Now, this morning, indications are that the Senate is optimistic that a deal can be achieved on their side. However, the more difficult task will be to get a thumbs up in the House, where the Republicans are in the majority, unlike the Senate, and a deal may be less certain. Overall, though, our sense continues to be that some accord will be reached before midnight on October 17th, and that an extension of the debt ceiling until February of 2014 will be a key aspect of that agreement.

Meanwhile, the market, as noted, has been talking a fairly upbeat view of things right along, refusing to take a wholly pessimistic view and selling off. Should such a debt extension not be secured and a default on our borrowing result, a major market drop would almost certainly ensue. Congress must be well aware of that and notwithstanding the often harsh rhetoric on both sides of the aisle and the seeming stubborn refusal to compromise, cooler heads should, in the end, prevail.                

In the meantime, there is other news and an absence of news, at the same time. In the former area, a number of large and small companies are now in the process of reporting their third-quarter reports, with no fewer than nine of the 30 Dow companies set to issue their financials in the coming four days. So far, the earnings news has been mixed; we would expect such a disparate pattern to persist.  As to the absence of news, the government shutdown is keeping reports on consumer prices, industrial production, and housing starts at bay this week.

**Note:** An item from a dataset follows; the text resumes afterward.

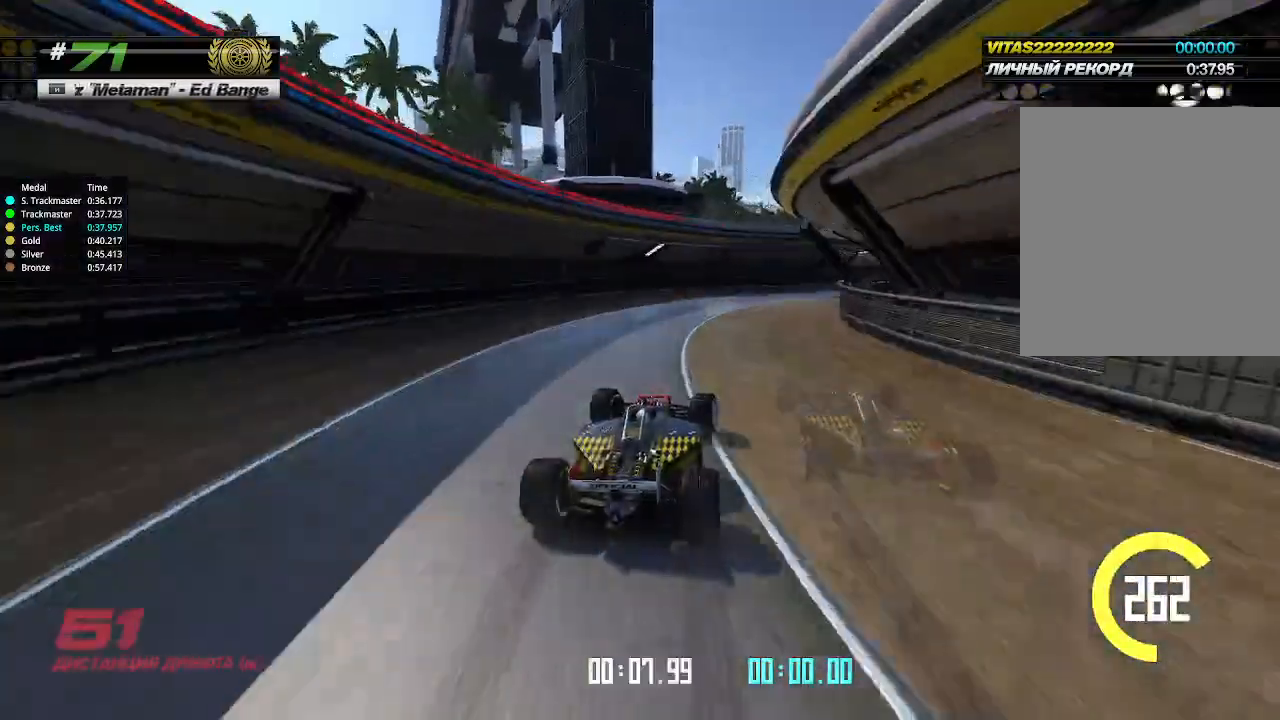
{"keys": ["right", "up"], "events": []}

Finally, after the nice comeback yesterday, the equity futures are presaging a mixed start to the trading day this morning, with the Standard and Poor's 500 Index futures off by some three points and the NASDAQ futures up by a like number of points. Bonds are falling, though, with the yield on the 10-year Treasury note up to 2.72%. – Harvey S. Katz

At the time of this article's writing, the author did not have positions in any of the companies mentioned.